┏━━

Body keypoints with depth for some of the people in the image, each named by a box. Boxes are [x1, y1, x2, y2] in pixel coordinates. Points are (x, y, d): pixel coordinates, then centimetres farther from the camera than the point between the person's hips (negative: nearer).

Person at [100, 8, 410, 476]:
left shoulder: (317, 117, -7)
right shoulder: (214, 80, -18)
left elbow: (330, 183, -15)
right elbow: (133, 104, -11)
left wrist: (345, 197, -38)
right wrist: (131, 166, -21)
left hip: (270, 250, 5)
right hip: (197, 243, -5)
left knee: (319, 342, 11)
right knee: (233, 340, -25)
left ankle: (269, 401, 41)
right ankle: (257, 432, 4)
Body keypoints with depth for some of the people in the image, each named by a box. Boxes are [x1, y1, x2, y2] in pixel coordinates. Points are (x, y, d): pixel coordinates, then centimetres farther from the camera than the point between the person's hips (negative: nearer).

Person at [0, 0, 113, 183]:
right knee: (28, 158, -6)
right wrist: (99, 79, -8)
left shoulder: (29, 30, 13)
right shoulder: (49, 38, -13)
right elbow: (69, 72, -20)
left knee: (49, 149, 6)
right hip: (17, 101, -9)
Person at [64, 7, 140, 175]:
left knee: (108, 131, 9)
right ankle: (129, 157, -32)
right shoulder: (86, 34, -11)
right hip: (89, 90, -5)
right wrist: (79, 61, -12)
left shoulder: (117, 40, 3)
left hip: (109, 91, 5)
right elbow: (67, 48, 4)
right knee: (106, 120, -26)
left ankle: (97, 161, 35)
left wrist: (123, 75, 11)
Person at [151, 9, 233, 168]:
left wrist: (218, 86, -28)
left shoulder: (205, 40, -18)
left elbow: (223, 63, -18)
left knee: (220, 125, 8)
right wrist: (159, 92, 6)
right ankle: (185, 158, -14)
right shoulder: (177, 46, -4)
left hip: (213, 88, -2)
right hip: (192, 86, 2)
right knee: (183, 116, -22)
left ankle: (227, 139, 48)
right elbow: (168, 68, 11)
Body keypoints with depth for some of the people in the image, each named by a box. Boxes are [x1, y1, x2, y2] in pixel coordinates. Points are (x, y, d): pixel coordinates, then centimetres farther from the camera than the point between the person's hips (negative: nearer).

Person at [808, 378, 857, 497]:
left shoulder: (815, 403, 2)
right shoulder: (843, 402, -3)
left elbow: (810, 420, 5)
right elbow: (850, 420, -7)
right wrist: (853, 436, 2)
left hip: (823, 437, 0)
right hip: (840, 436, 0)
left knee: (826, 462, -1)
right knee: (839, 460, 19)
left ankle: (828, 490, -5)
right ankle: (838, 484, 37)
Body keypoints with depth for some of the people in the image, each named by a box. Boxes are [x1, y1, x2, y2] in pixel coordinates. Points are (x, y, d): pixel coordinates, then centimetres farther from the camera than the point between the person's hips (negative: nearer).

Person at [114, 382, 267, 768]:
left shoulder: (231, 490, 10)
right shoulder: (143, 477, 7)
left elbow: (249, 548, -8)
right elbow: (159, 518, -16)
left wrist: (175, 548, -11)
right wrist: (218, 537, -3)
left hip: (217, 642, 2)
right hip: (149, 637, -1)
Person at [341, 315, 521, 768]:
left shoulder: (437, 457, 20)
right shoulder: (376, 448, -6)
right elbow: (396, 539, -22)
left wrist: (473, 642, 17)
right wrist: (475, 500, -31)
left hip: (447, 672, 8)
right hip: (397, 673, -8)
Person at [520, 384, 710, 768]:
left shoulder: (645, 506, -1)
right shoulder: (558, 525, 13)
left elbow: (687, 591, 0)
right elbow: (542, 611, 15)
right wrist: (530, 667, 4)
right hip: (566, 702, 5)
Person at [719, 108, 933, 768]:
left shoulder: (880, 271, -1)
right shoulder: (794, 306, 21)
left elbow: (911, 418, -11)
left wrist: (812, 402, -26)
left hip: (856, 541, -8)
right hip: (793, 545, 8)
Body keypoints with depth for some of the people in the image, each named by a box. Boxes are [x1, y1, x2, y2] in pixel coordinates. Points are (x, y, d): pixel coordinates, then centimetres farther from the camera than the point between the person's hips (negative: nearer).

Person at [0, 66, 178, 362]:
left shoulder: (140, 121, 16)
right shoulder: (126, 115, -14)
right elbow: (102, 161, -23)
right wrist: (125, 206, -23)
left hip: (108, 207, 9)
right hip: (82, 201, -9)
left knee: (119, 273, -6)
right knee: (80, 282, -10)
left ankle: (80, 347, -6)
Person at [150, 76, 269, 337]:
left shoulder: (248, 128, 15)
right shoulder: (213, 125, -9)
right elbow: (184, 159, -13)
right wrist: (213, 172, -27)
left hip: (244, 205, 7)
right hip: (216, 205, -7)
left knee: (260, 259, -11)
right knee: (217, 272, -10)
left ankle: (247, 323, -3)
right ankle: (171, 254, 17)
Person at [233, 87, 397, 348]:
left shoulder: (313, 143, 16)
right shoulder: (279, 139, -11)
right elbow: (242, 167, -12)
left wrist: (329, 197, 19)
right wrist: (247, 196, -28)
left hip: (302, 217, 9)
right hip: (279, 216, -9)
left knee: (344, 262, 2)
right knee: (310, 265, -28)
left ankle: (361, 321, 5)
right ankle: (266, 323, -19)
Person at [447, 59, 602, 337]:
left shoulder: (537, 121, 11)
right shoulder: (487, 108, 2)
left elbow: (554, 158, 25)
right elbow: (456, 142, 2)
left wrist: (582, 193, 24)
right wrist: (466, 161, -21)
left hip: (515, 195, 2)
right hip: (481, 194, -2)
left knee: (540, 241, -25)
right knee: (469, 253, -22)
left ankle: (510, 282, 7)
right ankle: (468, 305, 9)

┗━━

▶ **Рабочее задание**: Переименуйте, пожалуйста, «Person at» в «Subject at» во всех пунктах и приведите эти строки заново, больше ничего не меняя.

▶ **Ответ на задание**:
Body keypoints with depth for some of the people in the image, each named by a box. Boxes are [x1, y1, x2, y2] in pixel coordinates. Points are (x, y, d): pixel coordinates, then centimetres farther from the camera than the point between the person's hips (negative: nearer).

Subject at [100, 8, 410, 476]:
left shoulder: (317, 117, -7)
right shoulder: (214, 80, -18)
left elbow: (330, 183, -15)
right elbow: (133, 104, -11)
left wrist: (345, 197, -38)
right wrist: (131, 166, -21)
left hip: (270, 250, 5)
right hip: (197, 243, -5)
left knee: (319, 342, 11)
right knee: (233, 340, -25)
left ankle: (269, 401, 41)
right ankle: (257, 432, 4)
Body keypoints with depth for some of the people in the image, each named by a box. Boxes are [x1, y1, x2, y2] in pixel coordinates. Points are (x, y, d): pixel coordinates, then centimetres farther from the camera than the point between the person's hips (negative: nearer).

Subject at [0, 0, 113, 183]:
right knee: (28, 158, -6)
right wrist: (99, 79, -8)
left shoulder: (29, 30, 13)
right shoulder: (49, 38, -13)
right elbow: (69, 72, -20)
left knee: (49, 149, 6)
right hip: (17, 101, -9)
Subject at [64, 7, 140, 175]:
left knee: (108, 131, 9)
right ankle: (129, 157, -32)
right shoulder: (86, 34, -11)
right hip: (89, 90, -5)
right wrist: (79, 61, -12)
left shoulder: (117, 40, 3)
left hip: (109, 91, 5)
right elbow: (67, 48, 4)
right knee: (106, 120, -26)
left ankle: (97, 161, 35)
left wrist: (123, 75, 11)
Subject at [151, 9, 233, 168]:
left wrist: (218, 86, -28)
left shoulder: (205, 40, -18)
left elbow: (223, 63, -18)
left knee: (220, 125, 8)
right wrist: (159, 92, 6)
right ankle: (185, 158, -14)
right shoulder: (177, 46, -4)
left hip: (213, 88, -2)
right hip: (192, 86, 2)
right knee: (183, 116, -22)
left ankle: (227, 139, 48)
right elbow: (168, 68, 11)
Body keypoints with depth for some of the people in the image, each named by a box. Boxes are [x1, y1, x2, y2] in pixel coordinates. Points are (x, y, d): pixel coordinates, then centimetres farther from the camera than the point between the person's hips (negative: nearer).

Subject at [808, 378, 857, 497]:
left shoulder: (815, 403, 2)
right shoulder: (843, 402, -3)
left elbow: (810, 420, 5)
right elbow: (850, 420, -7)
right wrist: (853, 436, 2)
left hip: (823, 437, 0)
right hip: (840, 436, 0)
left knee: (826, 462, -1)
right knee: (839, 460, 19)
left ankle: (828, 490, -5)
right ankle: (838, 484, 37)
Body keypoints with depth for some of the people in the image, each named by a box. Boxes are [x1, y1, x2, y2] in pixel coordinates. Points are (x, y, d): pixel coordinates, then centimetres farther from the camera than the point between the person's hips (negative: nearer).

Subject at [114, 382, 267, 768]:
left shoulder: (231, 490, 10)
right shoulder: (143, 477, 7)
left elbow: (249, 548, -8)
right elbow: (159, 518, -16)
left wrist: (175, 548, -11)
right wrist: (218, 537, -3)
left hip: (217, 642, 2)
right hip: (149, 637, -1)
Subject at [341, 315, 521, 768]:
left shoulder: (437, 457, 20)
right shoulder: (376, 448, -6)
right elbow: (396, 539, -22)
left wrist: (473, 642, 17)
right wrist: (475, 500, -31)
left hip: (447, 672, 8)
right hip: (397, 673, -8)
Subject at [520, 384, 710, 768]:
left shoulder: (645, 506, -1)
right shoulder: (558, 525, 13)
left elbow: (687, 591, 0)
right elbow: (542, 611, 15)
right wrist: (530, 667, 4)
right hip: (566, 702, 5)
Subject at [719, 108, 933, 768]:
left shoulder: (880, 271, -1)
right shoulder: (794, 306, 21)
left elbow: (911, 418, -11)
left wrist: (812, 402, -26)
left hip: (856, 541, -8)
right hip: (793, 545, 8)
Body keypoints with depth for some of the people in the image, each named by a box. Boxes are [x1, y1, x2, y2] in pixel coordinates. Points are (x, y, d): pixel coordinates, then centimetres farther from the camera than the point between the person's hips (negative: nearer).

Subject at [0, 66, 178, 362]:
left shoulder: (140, 121, 16)
right shoulder: (126, 115, -14)
right elbow: (102, 161, -23)
right wrist: (125, 206, -23)
left hip: (108, 207, 9)
right hip: (82, 201, -9)
left knee: (119, 273, -6)
right knee: (80, 282, -10)
left ankle: (80, 347, -6)
Subject at [150, 76, 269, 337]:
left shoulder: (248, 128, 15)
right shoulder: (213, 125, -9)
right elbow: (184, 159, -13)
right wrist: (213, 172, -27)
left hip: (244, 205, 7)
right hip: (216, 205, -7)
left knee: (260, 259, -11)
right knee: (217, 272, -10)
left ankle: (247, 323, -3)
right ankle: (171, 254, 17)
Subject at [233, 87, 397, 348]:
left shoulder: (313, 143, 16)
right shoulder: (279, 139, -11)
right elbow: (242, 167, -12)
left wrist: (329, 197, 19)
right wrist: (247, 196, -28)
left hip: (302, 217, 9)
right hip: (279, 216, -9)
left knee: (344, 262, 2)
right knee: (310, 265, -28)
left ankle: (361, 321, 5)
right ankle: (266, 323, -19)
Subject at [447, 59, 602, 337]:
left shoulder: (537, 121, 11)
right shoulder: (487, 108, 2)
left elbow: (554, 158, 25)
right elbow: (456, 142, 2)
left wrist: (582, 193, 24)
right wrist: (466, 161, -21)
left hip: (515, 195, 2)
right hip: (481, 194, -2)
left knee: (540, 241, -25)
right knee: (469, 253, -22)
left ankle: (510, 282, 7)
right ankle: (468, 305, 9)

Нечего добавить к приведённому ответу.